En el nuevo orden mundial que está emergiendo, los minerales seguirán desempeñando un papel fundamental para el desarrollo de las naciones ricas, porque los nuevos avances tecnológicos están ligados a una mayor demanda de materias como el cobre, el litio y el níquel.
Según el diario mexicano El Economista: “Litio, cobre, níquel y otros insumos se convirtieron en la base del nuevo ciclo tecnológico por tres fuerzas que se retroalimentan: la electrificación (vehículos, redes, almacenamiento), la digitalización de la economía y el crecimiento acelerado de la inteligencia artificial”.
En Honduras las reservas minerales no explotadas son dominadas por metales preciosos y metales base: existen importantes recursos auríferos (proyectos con estimaciones recientes de recursos) y yacimientos de plata, zinc y plomo; además hay presencia significativa de antimonio, hierro, bauxita, manganeso y cromita, mientras que níquel y mercurio suelen aparecer en menor abundancia o apenas como trazas.
Sin embargo, las cifras públicas sobre “reservas no explotadas” son fragmentarias y dependen de estudios técnicos (recursos vs. reservas) y de la viabilidad económica; asimismo, el marco regulatorio y las restricciones ambientales -incluyendo la suspensión de permisos para minería a cielo abierto en años recientes- limitan la transformación de esos recursos en producción.

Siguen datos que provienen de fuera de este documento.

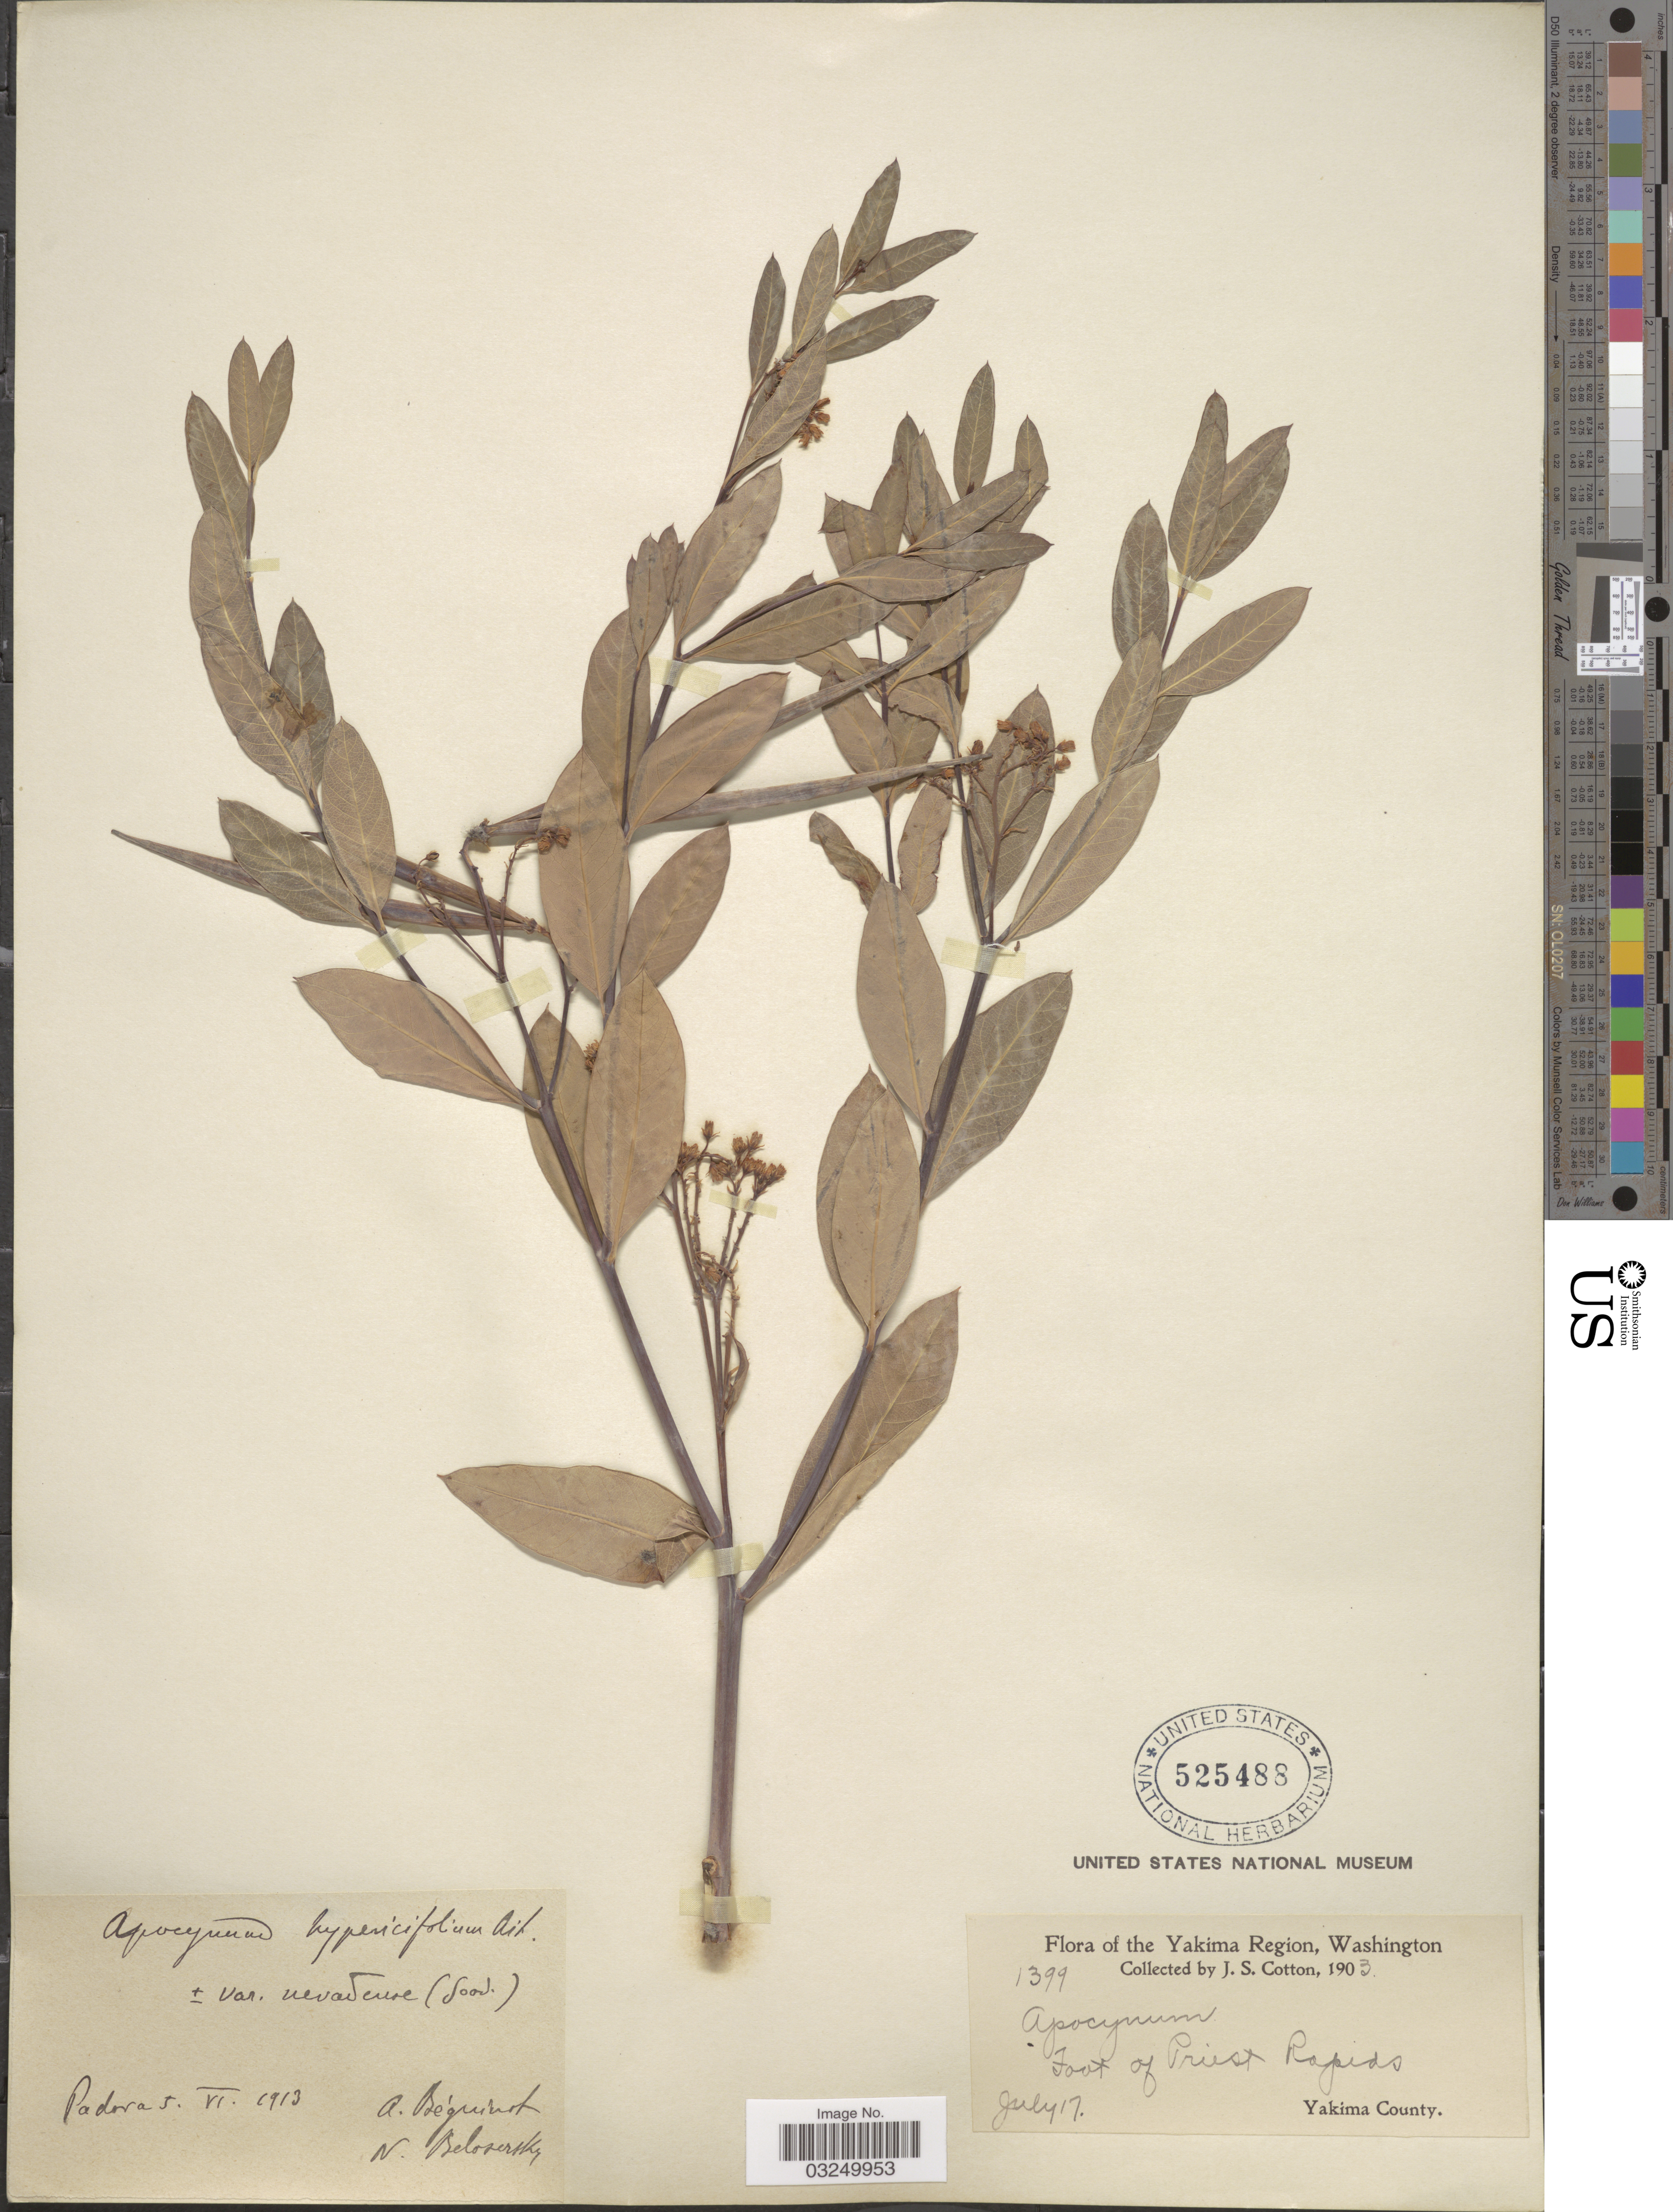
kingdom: Plantae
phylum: Tracheophyta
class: Magnoliopsida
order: Gentianales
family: Apocynaceae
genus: Apocynum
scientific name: Apocynum nevadense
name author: Goodd.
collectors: J. S. Cotton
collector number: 1399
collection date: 1903-07-17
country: United States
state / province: Washington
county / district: Yakima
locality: Yakima Region. Foot of Priest Rapids Yakima County.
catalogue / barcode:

Las mayores reservas de minerales no explotados corresponden al oro, la plata y el zinc, seguidos de una existencia moderada de plomo, antimonio y hierro, mientras que la dotación de cobre y níquel son muy bajas.
A su vez, tanto las tierras raras, como el litio y el cobalto, están prácticamente ausentes, o bien son no significativos, por lo que haría falta mayor investigación para tratar de ubicar los mismos.
Existen algunas técnicas para evitar la explotación de minerales a cielo abierto, mediante varias alternativas complementarias tales como la minería subterránea (técnicas como tajeo, corte y relleno o hundimiento por rodaje) que reducen la huella superficial y la deforestación; la lixiviación in situ o solución controlada es factible para ciertos minerales y evita grandes cortas aunque requiere estrictos controles ambientales; la reprocesación de relaves y escombros permite recuperar metales perdidos en pasadas explotaciones y disminuir pasivos ambientales; la valorización secundaria -reciclaje urbano y recuperación de metales de chatarra electrónica, baterías y residuos industriales- transforma fuentes ya extraídas en material útil; la concentración y el beneficiado local (producción de concentrados) y la industrialización a valor agregado (fundición, refinación, manufactura) generan empleo y reducen la presión por nueva extracción; y la formalización y tecnificación de la pequeña minería -con métodos sin mercurio, uso de gravedad y fundición segura- mejora rendimientos y reduce impactos sociales y ambientales.
Para que estas opciones funcionen se necesitan marcos regulatorios claros, exigencia de estudios de impacto y monitoreo, incentivos para invertir en tecnologías de menor impacto, programas de capacitación y financiamiento, y mecanismos de participación y consulta comunitaria; además, hay que evitar prácticas químicas peligrosas a pequeña escala (mercurio, cianuro) salvo en operaciones controladas y reguladas por especialistas.